EXERCISE GOAL
Please filter the entries and return only the lines that include "held".

EXERCISE MATERIALS
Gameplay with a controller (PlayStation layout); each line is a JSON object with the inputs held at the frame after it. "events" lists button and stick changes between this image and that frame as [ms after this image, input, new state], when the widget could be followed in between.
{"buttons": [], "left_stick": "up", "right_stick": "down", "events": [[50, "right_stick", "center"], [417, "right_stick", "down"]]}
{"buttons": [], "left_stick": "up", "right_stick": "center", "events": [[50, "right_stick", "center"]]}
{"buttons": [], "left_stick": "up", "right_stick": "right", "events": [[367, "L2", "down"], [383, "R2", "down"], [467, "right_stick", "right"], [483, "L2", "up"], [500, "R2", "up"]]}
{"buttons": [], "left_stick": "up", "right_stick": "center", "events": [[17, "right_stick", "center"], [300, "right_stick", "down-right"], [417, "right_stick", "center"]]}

--

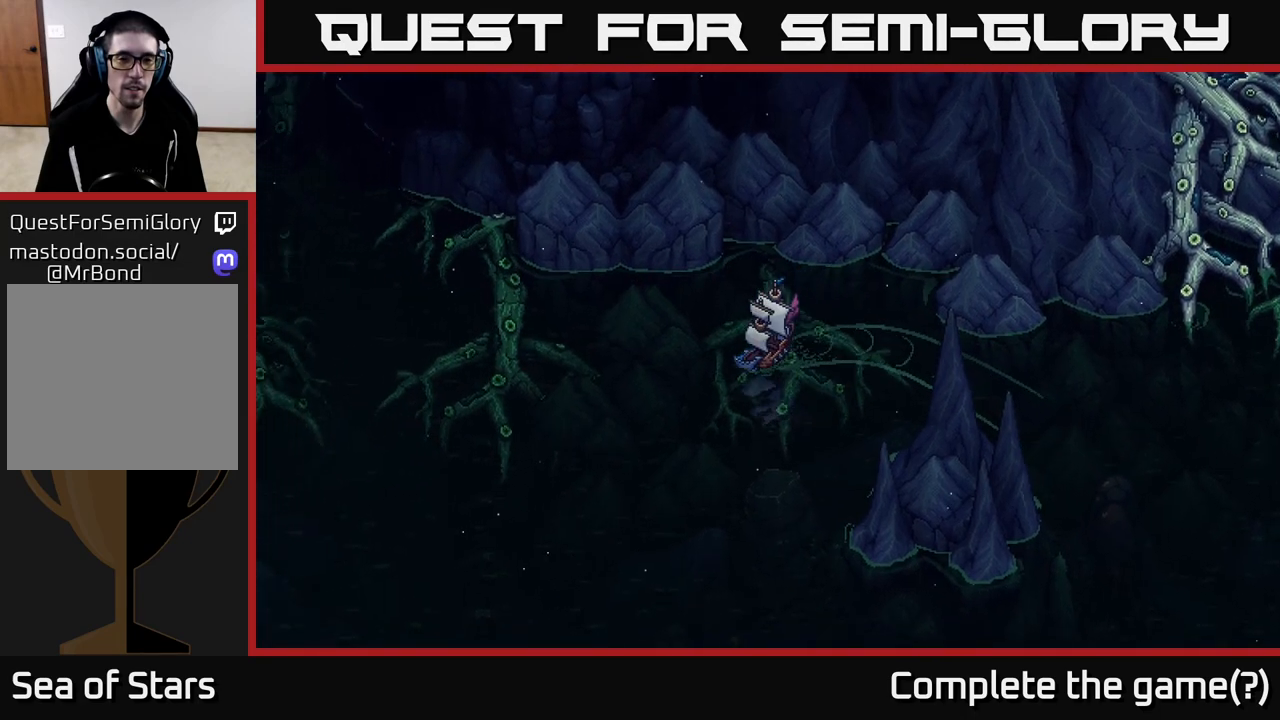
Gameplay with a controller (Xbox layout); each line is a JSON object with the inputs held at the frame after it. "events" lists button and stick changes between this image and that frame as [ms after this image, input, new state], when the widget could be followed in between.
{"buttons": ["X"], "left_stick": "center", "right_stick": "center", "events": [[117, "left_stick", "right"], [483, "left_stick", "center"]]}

--

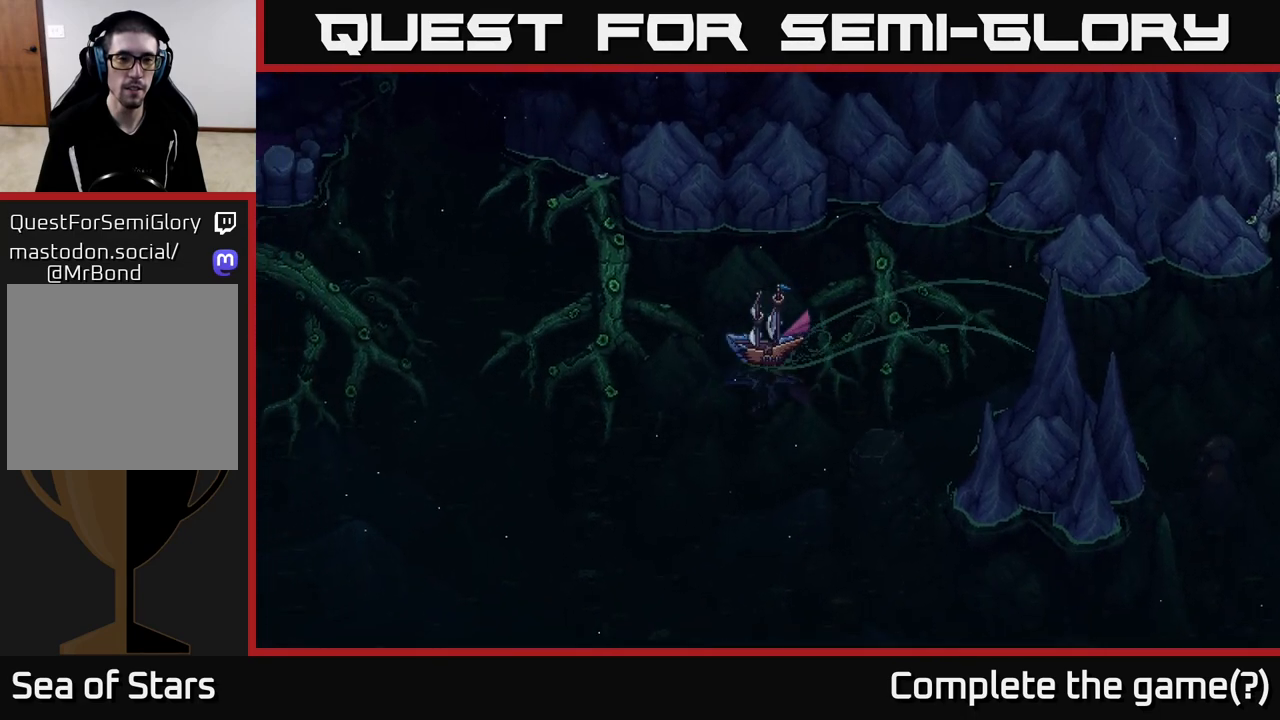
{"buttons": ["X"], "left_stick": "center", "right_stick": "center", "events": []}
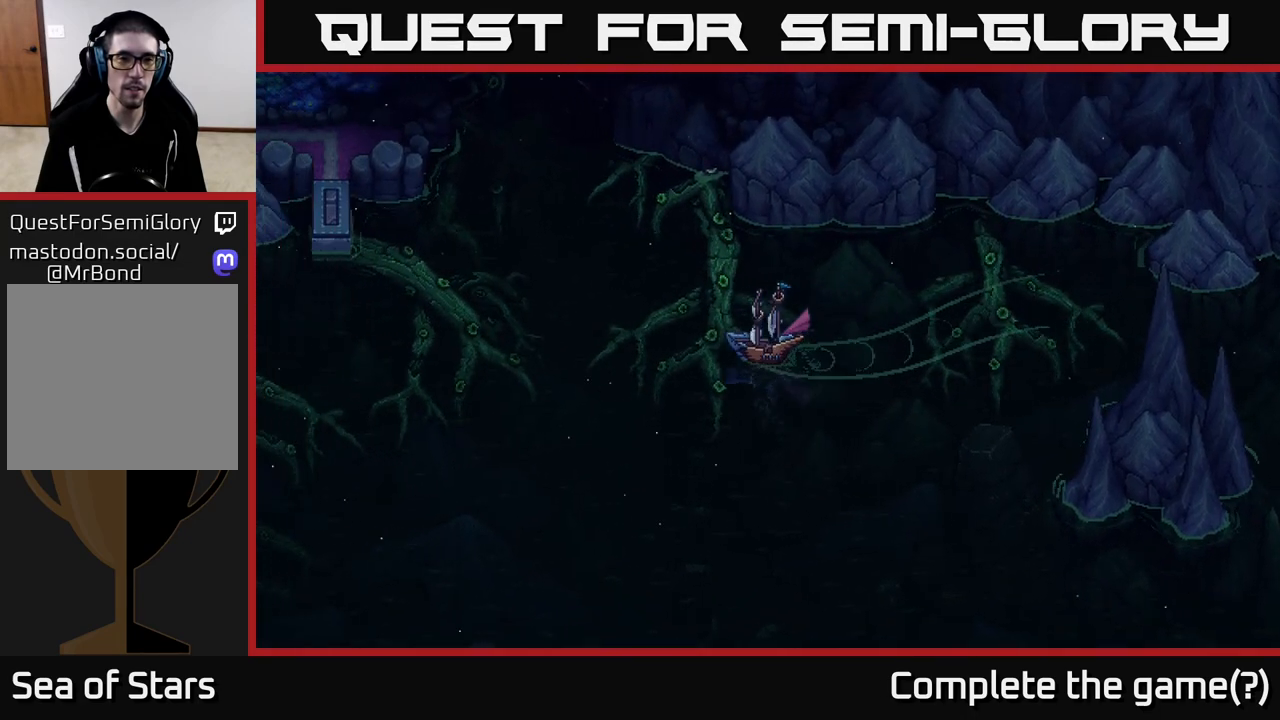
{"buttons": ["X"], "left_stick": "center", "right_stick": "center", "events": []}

COMPLETED EXERCISE
Gameplay with a controller (PlayStation layout); each line is a JSON object with the inputs held at the frame after it. "events" lists button and stick changes between this image and that frame as [ms after this image, input, new state], when the widget could be followed in between.
Gameplay with a controller (Xbox layout); each line is a JSON object with the inputs held at the frame after it. "events" lists button and stick changes between this image and that frame as [ms after this image, input, new state], when the widget could be followed in between.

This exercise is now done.